The guy took another look at Leo’s fake ID and asked him when his birthday was. Leo got the day right but messed up on the month. “Hit the road, you two,” the Ape Man said.
“That’s fine, my man,” Leo told him. “Peace, brother. And may I congratulate you on this great career you got going for yourself.
There’s an awful lot of guys would
love
to be at the top of the heap like you, collecting soggy dollar bills and stamping people’s hands at a bar as scuzzy as this one.” We had to run back to the Skylark and hop over the doors, King Kong lumbering across the parking lot after us.

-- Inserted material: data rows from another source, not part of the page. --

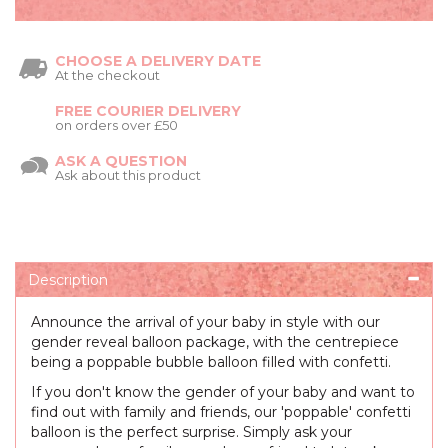
CHOOSE A DELIVERY DATE
At the checkout
FREE COURIER DELIVERY
on orders over £50
ASK A QUESTION
Ask about this product
Description
Announce the arrival of your baby in style with our
gender reveal balloon package, with the centrepiece
being a poppable bubble balloon filled with confetti.
If you don't know the gender of your baby and want to
find out with family and friends, our 'poppable' confetti
balloon is the perfect surprise. Simply ask your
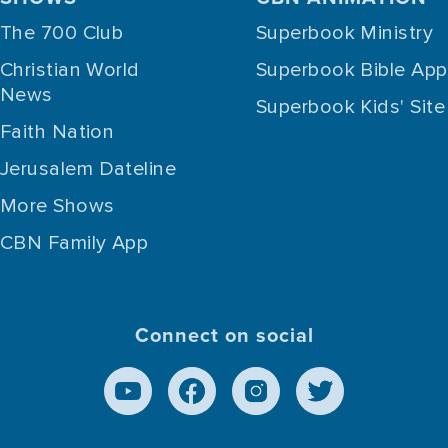
The 700 Club
Superbook Ministry
Christian World
Superbook Bible App
News
Superbook Kids' Site
Faith Nation
Jerusalem Dateline
More Shows
CBN Family App
Connect on social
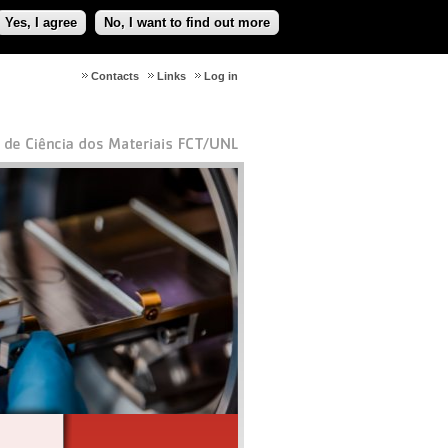
Yes, I agree
No, I want to find out more
Contacts
Links
Log in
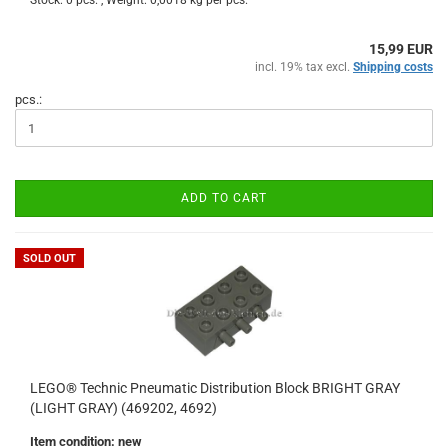
Stock: 0 pcs. , Weight:
0,0018
kg per pcs.
15,99 EUR
incl. 19% tax excl.
Shipping costs
pcs.:
ADD TO CART
SOLD OUT
LEGO® Technic Pneumatic Distribution Block BRIGHT GRAY
(LIGHT GRAY) (469202, 4692)
Item condition: new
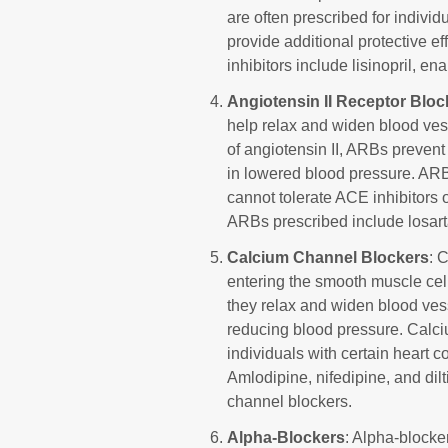
are often prescribed for individ
provide additional protective e
inhibitors include lisinopril, ena
Angiotensin II Receptor Blo
help relax and widen blood ves
of angiotensin II, ARBs prevent i
in lowered blood pressure. AR
cannot tolerate ACE inhibitors 
ARBs prescribed include losarta
Calcium Channel Blockers
: 
entering the smooth muscle cell
they relax and widen blood vess
reducing blood pressure. Calci
individuals with certain heart c
Amlodipine, nifedipine, and d
channel blockers.
Alpha-Blockers
: Alpha-blocke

At the Dial-Tone Lounge, those same phony IDs got us in, no sweat. All the tables at the Dial-Tone were numbered in neon and came equipped with telephones. The gimmick was: you could scope out some chick, then call up her table and flirt for a few minutes while she and her girlfriends checked out all the guys and tried to match the conversation to the moving lips.
There were more guys than girls at the Dial-Tone. The place was crawling with sailors from the submarine base over in Groton. Most of the squids wore tie-dye and love beads and bell-bottom jeans—by
’69 it was bad for your sex life to look military—but the accents and haircuts gave them away. Leo and I managed to snag the last table, a two-seater stuck in the corner behind a couple of squids. One was a tall, skinny doofus and the other a squat fire hydrant with eyes. “Just what we needed,” Leo mumbled as we sat down. “Popeye and Bluto blocking our view.”